# Parmesan Tilapia Fillets



## Ol-blue (Jul 18, 2007)

This recipe is quick and easy and sure to become a family favorite.
Enjoy! Debbie

Parmesan Tilapia Fillets







12 ounce(s) (about 6) TILAPIA FILLETS
1/2 cup(s) PARMESAN CHEESE; Grated.
2 tablespoon(s) BUTTER; Softened.
2 tablespoon(s) SOUR CREAM
1 1/2 teaspoon(s) LEMON JUICE
1/8 teaspoon(s) BASIL
1/8 teaspoon(s) BLACK PEPPER
1/8 teaspoon(s) ONION POWDER
1/8 teaspoon(s) GARLIC POWDER
_____ 
Grease a broiling pan or line pan with some aluminum foil.
In a bowl, mix together the Parmesan cheese, butter, sour cream, lemon juice, basil, pepper, onion powder and garlic powder.
Stir well to combine.
Arrange tilapia fillets in a single layer on broiling pan.
Broil a few inches from the heat for 2 to 3 minutes.
Flip the fillets over and broil for a couple more minutes.
Remove the fillets from the oven and spread each fillets with the Parmesan cheese mixture.
Broil for 2 more minutes or until the topping just starts to brown and fish flakes easily with a fork.
Be careful not to over cook the fish.
_____


----------



## BreezyCooking (Jul 18, 2007)

Thanks for the recipe - sounds delicious.  I'm not a Tilapia fan, but your recipe would certainly work with any other white fish filet, like flounder or cod.  Again - thanks!


----------



## Ol-blue (Jul 18, 2007)

I'm sure it would work great. Enjoy!


----------



## Caine (Jul 19, 2007)

I love tilapia fillets, but I never could quite get my head around cheese on seafood (yes, I know that tilapia is a fresh water fish, but I still call it seafood!). 

This sounds sort of like "fish parmigian." I've made parmigian with veal, of course, and chicken, and even pork cutlets, but never with fish. It does sound interesting though.
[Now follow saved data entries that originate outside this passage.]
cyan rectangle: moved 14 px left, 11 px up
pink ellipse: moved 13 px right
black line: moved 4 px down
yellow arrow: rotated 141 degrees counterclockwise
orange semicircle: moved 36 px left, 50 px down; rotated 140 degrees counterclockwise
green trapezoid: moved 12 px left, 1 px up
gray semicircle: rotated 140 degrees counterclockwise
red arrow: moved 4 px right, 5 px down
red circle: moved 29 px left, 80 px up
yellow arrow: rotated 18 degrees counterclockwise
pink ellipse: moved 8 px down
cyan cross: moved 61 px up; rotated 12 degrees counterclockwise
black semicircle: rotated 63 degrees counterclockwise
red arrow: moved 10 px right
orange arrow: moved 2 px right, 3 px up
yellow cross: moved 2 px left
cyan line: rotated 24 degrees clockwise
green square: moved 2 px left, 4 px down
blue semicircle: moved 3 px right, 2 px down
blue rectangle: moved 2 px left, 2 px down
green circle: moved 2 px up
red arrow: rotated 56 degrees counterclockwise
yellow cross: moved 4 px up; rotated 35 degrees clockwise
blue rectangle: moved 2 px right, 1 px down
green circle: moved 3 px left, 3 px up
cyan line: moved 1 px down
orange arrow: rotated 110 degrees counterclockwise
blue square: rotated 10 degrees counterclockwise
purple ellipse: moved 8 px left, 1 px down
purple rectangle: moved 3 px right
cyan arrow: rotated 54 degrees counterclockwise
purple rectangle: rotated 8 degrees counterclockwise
Maybe some day, if I can get the idea of cheese and fish together into my sometimes narrow mind...


----------



## LadyCook61 (Feb 7, 2008)

looks good, thanks for the recipe .


----------



## BreezyCooking (Feb 9, 2008)

Caine - if you like shrimp, Shrimp Parmesan might be a good way to start getting used to seafood + cheese.  It's one of our favorites, & in fact I'm making it for dinner tonight.
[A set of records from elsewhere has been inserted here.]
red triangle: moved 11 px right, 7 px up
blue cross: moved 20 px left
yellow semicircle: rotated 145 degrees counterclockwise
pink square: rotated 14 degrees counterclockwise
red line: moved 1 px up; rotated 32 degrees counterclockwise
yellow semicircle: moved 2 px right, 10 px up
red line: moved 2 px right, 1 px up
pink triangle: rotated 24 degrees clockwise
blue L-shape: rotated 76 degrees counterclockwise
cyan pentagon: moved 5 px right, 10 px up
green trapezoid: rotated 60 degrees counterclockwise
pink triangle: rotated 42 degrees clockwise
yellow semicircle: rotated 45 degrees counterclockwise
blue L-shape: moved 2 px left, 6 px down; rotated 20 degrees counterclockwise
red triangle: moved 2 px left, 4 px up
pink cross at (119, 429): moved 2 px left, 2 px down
I just saute a pound of large shelled shrimp in some extra-virgin olive oil & some chopped garlic & dried oregano until the shrimp just turn pink on both sides.
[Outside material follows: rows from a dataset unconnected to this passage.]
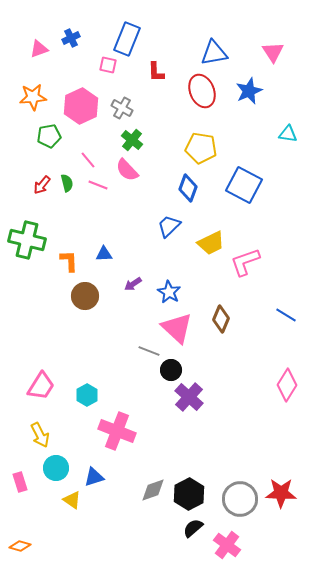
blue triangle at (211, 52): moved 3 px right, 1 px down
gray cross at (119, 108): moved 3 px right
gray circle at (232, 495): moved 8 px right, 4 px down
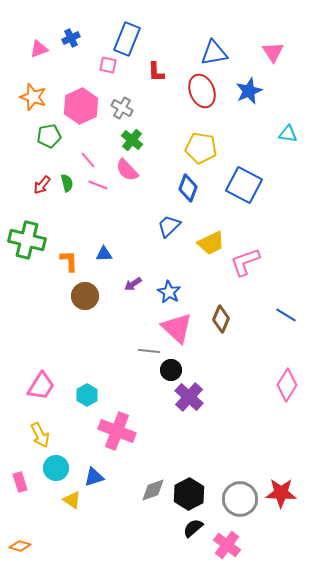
orange star at (33, 97): rotated 24 degrees clockwise
gray line at (149, 351): rotated 15 degrees counterclockwise
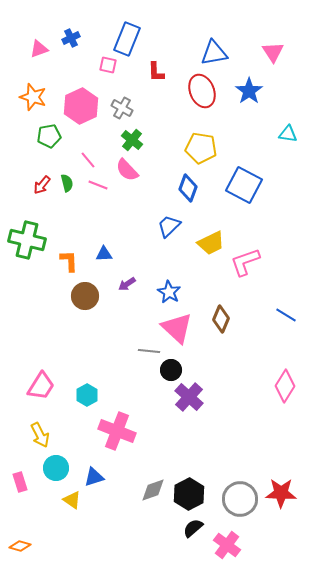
blue star at (249, 91): rotated 12 degrees counterclockwise
purple arrow at (133, 284): moved 6 px left
pink diamond at (287, 385): moved 2 px left, 1 px down
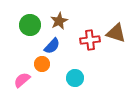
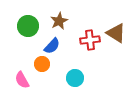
green circle: moved 2 px left, 1 px down
brown triangle: rotated 15 degrees clockwise
pink semicircle: rotated 78 degrees counterclockwise
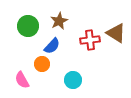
cyan circle: moved 2 px left, 2 px down
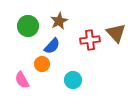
brown triangle: rotated 15 degrees clockwise
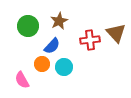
cyan circle: moved 9 px left, 13 px up
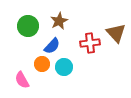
red cross: moved 3 px down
I then put a thin layer of jarred sauce (Barilla or Bertolli usually) in the bottom of 2 individual oval ramekins & add a layer of shrimp on top.  Then a little more sauce + some shredded mozzarella & shredded parmesan cheese.  Then another layer of shrimp, more sauce, & a finishing topping of cheese.  Then all goes into a 350 oven till heated thru & the cheese topping is fully melted.  I've also made this in a square baking dish rather than individual baking dishes - no difference.

I serve it with rotini pasta tossed with a little of the leftover jarred sauce & a green salad.


----------